In the announcement Friday, NMED said the well is known to have elevated levels of laboratory-related contaminants – chromium, perchlorate, nitrate and tritium – that threaten the water system.

“While local water supplies are regularly tested and are safe, I’m troubled with the lab’s failure to comply with the department’s directives,” said Environment Department Secretary Ron Curry in a prepared statement. “Those directives include protecting the regional aquifer from this leaking well.”

Fred DeSousa, a spokesperson for the laboratory’s environmental program said Friday that the lab’s top priority is to keep the drinking water safe.

“It's important to remember, and the state agrees, that the drinking water is safe,” he said. “Our data tells us the water is leaking from one pocket in the ground to another pocket, but it's still 400 feet above the water supply.”

There are three county drinking water wells located within a mile of the Mortandad Canyon well, according to a communiqué from the county.

Officials at the Los Alamos Department of Public Utilities said that local drinking water quality remains high.

“In 2007, LANL and NMED agreed that a Mortandad Canyon well (MCOBT-4.4) would be plugged and abandoned within the terms of LANL’s Consent Order. Because this work has not yet occurred, NMED announced their enforcement action yesterday involving a fine to LANL of $1.87 million,” said Utilities Manager John Arrowsmith. “There are three county drinking water wells located within a mile of the Mortandad Canyon well. These wells, which are tested regularly, continue to produce drinking water that meets all state and federal drinking water standards and is safe to drink.”

“We look forward to working together with LANL and NMED to continue to provide safe drinking water to our customers and to protect the regional aquifer,” Arrowsmith said.

Under the Consent Order, that governs the cleanup process, LANL submitted a work plan to plug and abandon well MCOBT-4.4 on Oct. 31, 2007 to prevent contaminated groundwater from leaking into the aquifer. NMED approved the work plan on Dec. 7, 2007, and required that the work be properly completed by June 30, 2008.

NMED said DOE and LANS blamed “resource limitations,” for not having finished the job.

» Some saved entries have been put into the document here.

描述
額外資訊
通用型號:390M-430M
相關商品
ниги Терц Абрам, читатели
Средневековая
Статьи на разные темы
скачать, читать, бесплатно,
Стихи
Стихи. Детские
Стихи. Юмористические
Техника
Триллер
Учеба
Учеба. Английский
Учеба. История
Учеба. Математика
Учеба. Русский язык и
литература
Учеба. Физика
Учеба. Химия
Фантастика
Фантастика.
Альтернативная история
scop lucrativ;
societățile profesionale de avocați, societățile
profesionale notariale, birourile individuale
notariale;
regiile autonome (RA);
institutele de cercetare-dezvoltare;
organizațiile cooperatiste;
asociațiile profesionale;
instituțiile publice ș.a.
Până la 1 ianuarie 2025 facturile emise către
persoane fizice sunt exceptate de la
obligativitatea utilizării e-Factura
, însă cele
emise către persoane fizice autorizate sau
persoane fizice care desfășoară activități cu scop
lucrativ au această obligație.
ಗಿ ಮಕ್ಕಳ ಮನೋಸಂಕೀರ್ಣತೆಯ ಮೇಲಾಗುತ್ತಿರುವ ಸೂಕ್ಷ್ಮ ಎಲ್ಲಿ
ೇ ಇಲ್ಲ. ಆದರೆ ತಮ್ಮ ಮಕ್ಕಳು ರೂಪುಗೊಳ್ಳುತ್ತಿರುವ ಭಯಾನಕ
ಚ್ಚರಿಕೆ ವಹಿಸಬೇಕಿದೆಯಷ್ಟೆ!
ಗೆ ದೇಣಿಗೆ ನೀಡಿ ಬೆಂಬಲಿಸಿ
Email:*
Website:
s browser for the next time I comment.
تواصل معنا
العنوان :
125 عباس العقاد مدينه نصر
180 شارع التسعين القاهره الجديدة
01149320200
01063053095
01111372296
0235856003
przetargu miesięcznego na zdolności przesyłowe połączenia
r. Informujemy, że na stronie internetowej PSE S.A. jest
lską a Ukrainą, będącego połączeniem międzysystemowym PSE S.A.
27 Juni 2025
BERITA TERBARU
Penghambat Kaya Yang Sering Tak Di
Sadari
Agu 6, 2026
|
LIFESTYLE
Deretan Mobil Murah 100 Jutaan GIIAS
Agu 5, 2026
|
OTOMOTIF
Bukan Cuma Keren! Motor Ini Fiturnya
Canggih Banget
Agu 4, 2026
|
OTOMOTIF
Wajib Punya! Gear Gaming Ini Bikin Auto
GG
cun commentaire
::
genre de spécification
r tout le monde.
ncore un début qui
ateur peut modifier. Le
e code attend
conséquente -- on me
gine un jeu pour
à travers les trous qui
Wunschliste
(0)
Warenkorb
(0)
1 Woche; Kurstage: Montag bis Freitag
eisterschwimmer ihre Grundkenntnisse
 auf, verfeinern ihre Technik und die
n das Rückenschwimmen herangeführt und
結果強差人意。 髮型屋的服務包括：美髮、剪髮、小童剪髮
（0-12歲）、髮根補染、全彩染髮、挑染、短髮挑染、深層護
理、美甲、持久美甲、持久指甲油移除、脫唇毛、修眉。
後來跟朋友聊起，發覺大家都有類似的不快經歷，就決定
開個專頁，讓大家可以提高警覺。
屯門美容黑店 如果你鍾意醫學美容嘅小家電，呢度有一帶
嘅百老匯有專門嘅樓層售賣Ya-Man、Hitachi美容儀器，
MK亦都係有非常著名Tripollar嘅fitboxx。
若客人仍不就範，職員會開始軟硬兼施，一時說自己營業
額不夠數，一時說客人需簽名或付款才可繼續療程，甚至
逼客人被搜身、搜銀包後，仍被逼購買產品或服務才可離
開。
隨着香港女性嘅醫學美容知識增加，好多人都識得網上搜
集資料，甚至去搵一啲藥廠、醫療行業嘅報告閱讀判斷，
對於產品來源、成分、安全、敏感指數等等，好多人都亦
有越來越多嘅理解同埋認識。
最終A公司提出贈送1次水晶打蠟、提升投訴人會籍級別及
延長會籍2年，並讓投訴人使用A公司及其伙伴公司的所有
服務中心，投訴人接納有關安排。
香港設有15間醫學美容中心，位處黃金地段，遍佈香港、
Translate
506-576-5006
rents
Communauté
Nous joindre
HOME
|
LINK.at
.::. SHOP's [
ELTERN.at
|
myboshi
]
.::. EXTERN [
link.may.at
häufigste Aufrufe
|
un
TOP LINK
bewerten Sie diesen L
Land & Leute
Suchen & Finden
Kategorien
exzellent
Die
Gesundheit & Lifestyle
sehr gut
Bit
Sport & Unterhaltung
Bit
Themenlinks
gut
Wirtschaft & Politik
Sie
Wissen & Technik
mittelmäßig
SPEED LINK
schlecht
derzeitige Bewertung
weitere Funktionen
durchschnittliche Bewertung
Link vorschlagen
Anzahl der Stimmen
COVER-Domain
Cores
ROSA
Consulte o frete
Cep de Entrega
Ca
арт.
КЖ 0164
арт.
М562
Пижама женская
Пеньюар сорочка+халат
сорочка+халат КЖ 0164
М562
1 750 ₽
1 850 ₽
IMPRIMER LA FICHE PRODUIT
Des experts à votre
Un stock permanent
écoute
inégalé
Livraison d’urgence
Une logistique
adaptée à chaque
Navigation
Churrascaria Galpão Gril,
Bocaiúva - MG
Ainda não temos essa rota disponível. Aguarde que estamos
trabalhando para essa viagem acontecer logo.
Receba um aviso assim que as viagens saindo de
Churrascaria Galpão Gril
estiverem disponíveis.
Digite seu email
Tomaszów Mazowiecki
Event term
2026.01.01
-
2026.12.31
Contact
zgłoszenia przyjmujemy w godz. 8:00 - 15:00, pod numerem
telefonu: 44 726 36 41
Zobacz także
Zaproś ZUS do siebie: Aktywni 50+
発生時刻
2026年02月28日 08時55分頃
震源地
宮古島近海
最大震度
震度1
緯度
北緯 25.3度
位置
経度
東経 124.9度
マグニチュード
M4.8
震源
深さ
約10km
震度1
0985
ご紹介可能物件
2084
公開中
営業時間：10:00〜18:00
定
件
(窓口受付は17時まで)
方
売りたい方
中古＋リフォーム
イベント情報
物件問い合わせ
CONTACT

“We’ve been very patient trying to get this well taken care of properly,” NMED Deputy Secretary Jon Goldstein said Friday. “It’s an improperly completed well. When you don’t complete a well properly it can act as a way for water that’s up in the alluvium to get down into the aquifer.”

The department said the action marked the fifth major violation of the order that has resulted in enforcement. The penalty could be as high as $7 million.

“We don't like missing our commitments to the state. We look forward to working with them on getting this resolved,” DeSousa said.

Goldstein said the fine would depend on the lab’s response. “They can simply comply, or if they would rather, they can enter into negotiations.”

Desousa said the work is scheduled for June. "As far as an appeal, it's too early to say if that's the route we'll take,” he said.